Would you please transcribe, exactly as written, the lines of the entries below starting at the one that holds "M 797,737 L 852,780 L 830,809 L 775,766 Z" and ending at the one that holds "1657,25 L 1676,6", both included?

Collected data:
● ● ● ● ●

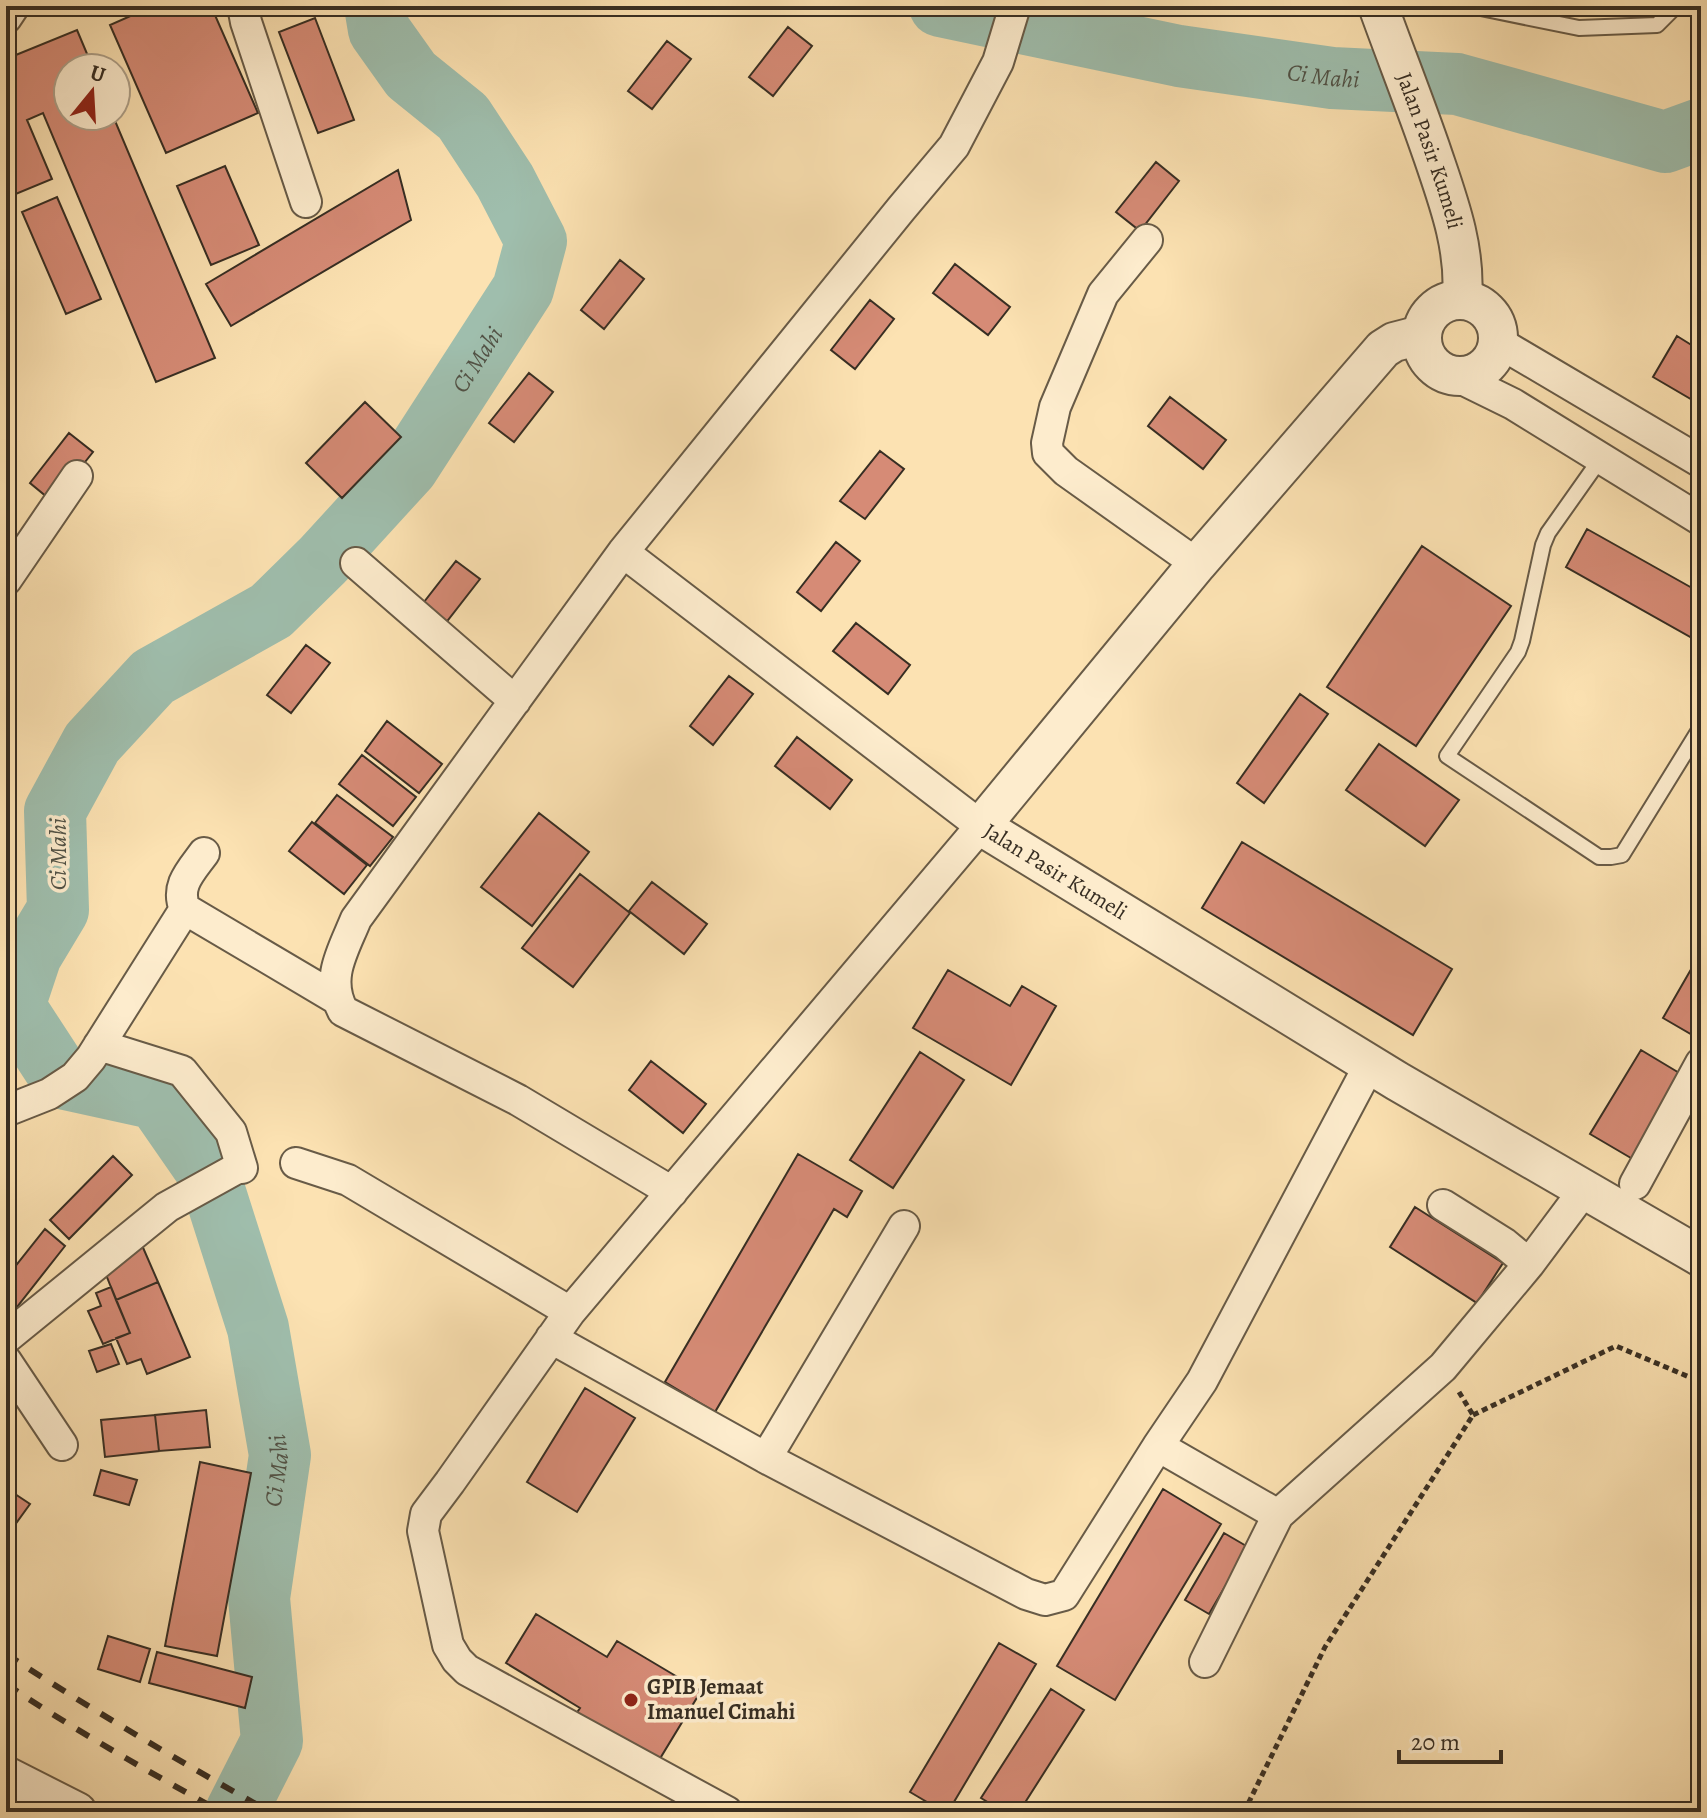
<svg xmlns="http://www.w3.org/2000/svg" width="1707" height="1818" font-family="Alegreya,serif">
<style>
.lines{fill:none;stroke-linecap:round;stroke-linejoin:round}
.river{stroke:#9fbead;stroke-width:62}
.building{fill:#d68b76;stroke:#372e23;stroke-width:2}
.service-casing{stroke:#685b47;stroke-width:18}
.minor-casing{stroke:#685b47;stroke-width:34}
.tertiary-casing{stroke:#685b47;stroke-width:42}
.path{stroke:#372e23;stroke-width:5;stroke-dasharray:6 4;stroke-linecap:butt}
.service{stroke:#fdeccd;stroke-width:14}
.minor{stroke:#fdeccd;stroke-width:30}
.tertiary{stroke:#fdeccd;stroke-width:38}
.rail{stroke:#372e23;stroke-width:6;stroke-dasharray:14 14;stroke-linecap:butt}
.poi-dot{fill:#8f2418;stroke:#fdeccd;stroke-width:3}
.labels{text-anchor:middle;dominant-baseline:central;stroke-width:7;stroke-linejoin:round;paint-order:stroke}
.street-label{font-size:22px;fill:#372e23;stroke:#fdeccd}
.poi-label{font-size:22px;font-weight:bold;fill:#372e23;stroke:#fdeccd;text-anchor:start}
.water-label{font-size:24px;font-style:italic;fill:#515246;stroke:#fdeccd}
</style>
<rect width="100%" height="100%" fill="#fce2b2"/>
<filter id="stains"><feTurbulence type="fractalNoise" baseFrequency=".0025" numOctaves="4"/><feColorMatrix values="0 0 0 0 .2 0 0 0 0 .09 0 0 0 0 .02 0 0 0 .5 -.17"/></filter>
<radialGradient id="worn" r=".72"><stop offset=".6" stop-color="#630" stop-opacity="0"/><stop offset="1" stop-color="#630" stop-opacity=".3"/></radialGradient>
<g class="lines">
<g class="river">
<path id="s1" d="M 940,6 L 1179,56 L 1332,78 L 1457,84 L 1665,142 L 1701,129"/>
<path id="s2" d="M 236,1812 L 272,1741 L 259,1598 L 280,1455 L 258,1328 L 209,1174 L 157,1099 L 61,1078 L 14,1006 L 31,955 L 58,910 L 55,811 L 92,743 L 153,677 L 271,611 L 323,560 L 408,467 L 523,289 L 536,241 L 505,181 L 463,117 L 411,75 L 379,30 L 375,6"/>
</g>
</g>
<path class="building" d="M 153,6 L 211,6 L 258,113 L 166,153 L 110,25 Z
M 315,18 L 354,120 L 318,133 L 279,32 Z
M 788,27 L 812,46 L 773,96 L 749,77 Z
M 77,30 L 93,68 L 68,68 L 68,116 L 113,116 L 215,358 L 156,382 L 43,113 L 27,120 L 52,179 L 6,198 L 6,59 Z
M 667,41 L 691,59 L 652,109 L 628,91 Z
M 1156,162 L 1179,181 L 1140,231 L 1116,212 Z
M 225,166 L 259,245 L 211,265 L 177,186 Z
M 398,170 L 411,220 L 231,326 L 206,284 Z
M 57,197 L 101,299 L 66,314 L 22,212 Z
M 620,260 L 644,279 L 604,329 L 581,310 Z
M 955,264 L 1010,307 L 988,335 L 933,293 Z
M 870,300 L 894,319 L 855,369 L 831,350 Z
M 1677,336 L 1701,351 L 1701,405 L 1653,377 Z
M 529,373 L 553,392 L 514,442 L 489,423 Z
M 1170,397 L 1226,440 L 1203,469 L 1148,426 Z
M 365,402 L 401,437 L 342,498 L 306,463 Z
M 69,433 L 93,452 L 53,502 L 30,483 Z
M 880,451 L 904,469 L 865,519 L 840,501 Z
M 1587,529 L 1701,593 L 1701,643 L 1566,567 Z
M 836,542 L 860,561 L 821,611 L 797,592 Z
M 1422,546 L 1511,606 L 1416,746 L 1327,687 Z
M 456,561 L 480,579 L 441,629 L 417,611 Z
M 856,623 L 910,665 L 888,694 L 833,651 Z
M 306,645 L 330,663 L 291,713 L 267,695 Z
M 729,676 L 753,694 L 713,745 L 690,726 Z
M 1300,694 L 1328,714 L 1264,803 L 1237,783 Z
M 387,721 L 442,764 L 419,793 L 365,751 Z
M 797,737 L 852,780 L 830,809 L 775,766 Z
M 1379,744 L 1459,800 L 1425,846 L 1346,790 Z
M 362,755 L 416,797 L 393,826 L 339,784 Z
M 337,795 L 393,837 L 370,866 L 315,823 Z
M 539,813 L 589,852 L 532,926 L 481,887 Z
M 312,822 L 367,865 L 344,894 L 289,851 Z
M 1242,842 L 1452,969 L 1413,1035 L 1202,908 Z
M 580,874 L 630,913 L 573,987 L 522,948 Z
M 652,882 L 707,924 L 684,954 L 629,911 Z
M 1701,952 L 1701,1040 L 1663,1018 Z
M 948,970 L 1010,1006 L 1022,986 L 1056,1006 L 1011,1085 L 913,1028 Z
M 1641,1050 L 1686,1077 L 1636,1161 L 1590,1134 Z
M 920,1052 L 964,1080 L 893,1188 L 850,1160 Z
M 651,1061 L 706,1104 L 683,1133 L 629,1090 Z
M 798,1154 L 862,1191 L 847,1217 L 834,1209 L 715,1412 L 665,1382 Z
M 113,1156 L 132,1175 L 69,1239 L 50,1220 Z
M 1415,1207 L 1503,1263 L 1477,1303 L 1390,1247 Z
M 45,1229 L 65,1246 L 13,1312 L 6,1306 L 6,1278 Z
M 141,1243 L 158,1282 L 116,1300 L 105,1272 L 118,1267 L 113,1254 Z
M 158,1282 L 190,1357 L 147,1374 L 141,1359 L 127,1364 L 116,1338 L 130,1333 L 116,1300 Z
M 111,1287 L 130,1333 L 103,1344 L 88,1311 L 101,1306 L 96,1293 Z
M 111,1344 L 119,1364 L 97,1372 L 89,1351 Z
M 585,1388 L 635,1418 L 577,1512 L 527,1482 Z
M 206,1410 L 210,1447 L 159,1451 L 155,1415 Z
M 155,1415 L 159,1451 L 105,1457 L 101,1420 Z
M 200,1462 L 251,1473 L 217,1656 L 165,1646 Z
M 101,1470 L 137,1480 L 129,1505 L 94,1495 Z
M 6,1488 L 30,1504 L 12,1529 L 6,1525 Z
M 1163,1489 L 1221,1524 L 1115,1700 L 1057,1666 Z
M 1224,1533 L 1248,1547 L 1209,1614 L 1185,1600 Z
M 536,1614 L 607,1657 L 617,1641 L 701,1691 L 653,1770 L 572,1720 L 580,1708 L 506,1663 Z
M 108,1636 L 150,1649 L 140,1682 L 98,1669 Z
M 999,1643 L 1036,1664 L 948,1812 L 944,1812 L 910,1792 Z
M 157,1652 L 252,1677 L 245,1708 L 149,1683 Z
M 1051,1689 L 1084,1710 L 1019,1812 L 1004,1812 L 981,1798 Z"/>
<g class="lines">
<defs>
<path id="service" d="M 1471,6 L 1579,28 L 1657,25 L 1676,6
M 1601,458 L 1548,533 L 1543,545 L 1522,641 L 1518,652 L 1447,756 L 1599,857 L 1611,857 L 1622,855 L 1701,727"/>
<path id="minor" d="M 243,6 L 246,22 L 306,202
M 6,18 L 14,6
M 1147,240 L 1103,294 L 1055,407 L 1047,443 L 1048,453 L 1066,471 L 1197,564
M 1498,342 L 1701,462
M 1456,376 L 1513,404 L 1701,520
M 623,552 L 981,826 L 570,1312 L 450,1482 L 426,1514 L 423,1531 L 448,1645 L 457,1660 L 467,1670 L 727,1812
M 356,563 L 515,701
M 6,580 L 77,476
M 185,909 L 337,999
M 185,909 C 175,886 191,871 204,853
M 99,1045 L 182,1071 L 231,1132 L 242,1168
M 6,1111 L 49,1094 L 75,1077 L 91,1058 L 185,909
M 296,1163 L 348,1180 L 570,1312
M 1635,1184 L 1701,1063
M 672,1192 L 518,1100 L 343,1011 C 325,978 343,951 356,919 L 623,552 L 901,209 L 954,146 L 998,62 L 1015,6
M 1529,1264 L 1585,1189
M 6,1338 L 167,1207 L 232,1171
M 551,1338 L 766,1458 L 1026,1594 L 1045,1600 L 1064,1595 L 1158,1446 L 1202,1381 L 1370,1064
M 6,1361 L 62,1445
M 1158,1446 L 1278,1515 L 1443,1367 L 1529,1264 L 1505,1244 L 1443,1205
M 766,1458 L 904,1226
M 1205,1662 L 1278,1515"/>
<g id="tertiary">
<path id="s3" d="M 1378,6 C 1396,56 1416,106 1433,156 C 1449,203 1466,249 1462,299"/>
<circle cx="1460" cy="338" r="38"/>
<path id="s4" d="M 1421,335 L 1394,342 L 1383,349 L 1197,564 L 981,826 L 1397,1081 L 1701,1257"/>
<path d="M 6,1776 L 77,1812"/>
</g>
</defs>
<use href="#service" class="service-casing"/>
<use href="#minor" class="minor-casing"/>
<use href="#tertiary" class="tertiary-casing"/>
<path class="path" d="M 1473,1415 L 1616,1346 L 1701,1382
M 1244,1812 L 1325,1647 L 1473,1415 L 1459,1392"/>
<use href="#service" class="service"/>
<use href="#minor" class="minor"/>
<use href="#tertiary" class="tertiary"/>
<path class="rail" d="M 6,1654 C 92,1710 181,1762 270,1812
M 6,1684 C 76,1731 148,1771 221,1812"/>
</g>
<circle class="poi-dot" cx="631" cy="1700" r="8"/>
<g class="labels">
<g class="street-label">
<text stroke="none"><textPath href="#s3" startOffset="154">Jalan Pasir Kumeli</textPath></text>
<text stroke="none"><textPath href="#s4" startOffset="752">Jalan Pasir Kumeli</textPath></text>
</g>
<g class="poi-label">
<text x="647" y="1687">GPIB Jemaat<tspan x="647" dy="25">Imanuel Cimahi</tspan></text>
</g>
<g class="water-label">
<text stroke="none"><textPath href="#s1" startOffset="390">Ci Mahi</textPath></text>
<text stroke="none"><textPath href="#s2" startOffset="1768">Ci Mahi</textPath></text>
<text transform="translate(58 854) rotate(-90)">Ci Mahi</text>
<text stroke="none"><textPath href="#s2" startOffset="352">Ci Mahi</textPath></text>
</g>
</g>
<rect width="1707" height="1818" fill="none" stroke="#fce2b2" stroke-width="32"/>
<rect x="8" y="8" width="1691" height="1802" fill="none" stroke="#372e23" stroke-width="4"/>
<rect x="16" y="16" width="1675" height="1786" fill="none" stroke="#372e23" stroke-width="2"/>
<g transform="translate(92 92) rotate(18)"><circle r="38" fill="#fdeccd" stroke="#aea089" stroke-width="2"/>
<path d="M0-6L14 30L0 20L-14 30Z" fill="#8f2418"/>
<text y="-12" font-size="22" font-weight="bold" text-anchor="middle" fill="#372e23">U</text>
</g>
<path d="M1399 1750v12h102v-12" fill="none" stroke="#372e23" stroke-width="4"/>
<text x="1411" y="1750" font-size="24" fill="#372e23" stroke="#fdeccd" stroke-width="6" paint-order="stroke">20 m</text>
<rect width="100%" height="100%" filter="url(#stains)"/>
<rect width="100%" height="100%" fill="url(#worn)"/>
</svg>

● ● ● ● ●

• Exercise solution:
M 797,737 L 852,780 L 830,809 L 775,766 Z
M 1379,744 L 1459,800 L 1425,846 L 1346,790 Z
M 362,755 L 416,797 L 393,826 L 339,784 Z
M 337,795 L 393,837 L 370,866 L 315,823 Z
M 539,813 L 589,852 L 532,926 L 481,887 Z
M 312,822 L 367,865 L 344,894 L 289,851 Z
M 1242,842 L 1452,969 L 1413,1035 L 1202,908 Z
M 580,874 L 630,913 L 573,987 L 522,948 Z
M 652,882 L 707,924 L 684,954 L 629,911 Z
M 1701,952 L 1701,1040 L 1663,1018 Z
M 948,970 L 1010,1006 L 1022,986 L 1056,1006 L 1011,1085 L 913,1028 Z
M 1641,1050 L 1686,1077 L 1636,1161 L 1590,1134 Z
M 920,1052 L 964,1080 L 893,1188 L 850,1160 Z
M 651,1061 L 706,1104 L 683,1133 L 629,1090 Z
M 798,1154 L 862,1191 L 847,1217 L 834,1209 L 715,1412 L 665,1382 Z
M 113,1156 L 132,1175 L 69,1239 L 50,1220 Z
M 1415,1207 L 1503,1263 L 1477,1303 L 1390,1247 Z
M 45,1229 L 65,1246 L 13,1312 L 6,1306 L 6,1278 Z
M 141,1243 L 158,1282 L 116,1300 L 105,1272 L 118,1267 L 113,1254 Z
M 158,1282 L 190,1357 L 147,1374 L 141,1359 L 127,1364 L 116,1338 L 130,1333 L 116,1300 Z
M 111,1287 L 130,1333 L 103,1344 L 88,1311 L 101,1306 L 96,1293 Z
M 111,1344 L 119,1364 L 97,1372 L 89,1351 Z
M 585,1388 L 635,1418 L 577,1512 L 527,1482 Z
M 206,1410 L 210,1447 L 159,1451 L 155,1415 Z
M 155,1415 L 159,1451 L 105,1457 L 101,1420 Z
M 200,1462 L 251,1473 L 217,1656 L 165,1646 Z
M 101,1470 L 137,1480 L 129,1505 L 94,1495 Z
M 6,1488 L 30,1504 L 12,1529 L 6,1525 Z
M 1163,1489 L 1221,1524 L 1115,1700 L 1057,1666 Z
M 1224,1533 L 1248,1547 L 1209,1614 L 1185,1600 Z
M 536,1614 L 607,1657 L 617,1641 L 701,1691 L 653,1770 L 572,1720 L 580,1708 L 506,1663 Z
M 108,1636 L 150,1649 L 140,1682 L 98,1669 Z
M 999,1643 L 1036,1664 L 948,1812 L 944,1812 L 910,1792 Z
M 157,1652 L 252,1677 L 245,1708 L 149,1683 Z
M 1051,1689 L 1084,1710 L 1019,1812 L 1004,1812 L 981,1798 Z"/>
<g class="lines">
<defs>
<path id="service" d="M 1471,6 L 1579,28 L 1657,25 L 1676,6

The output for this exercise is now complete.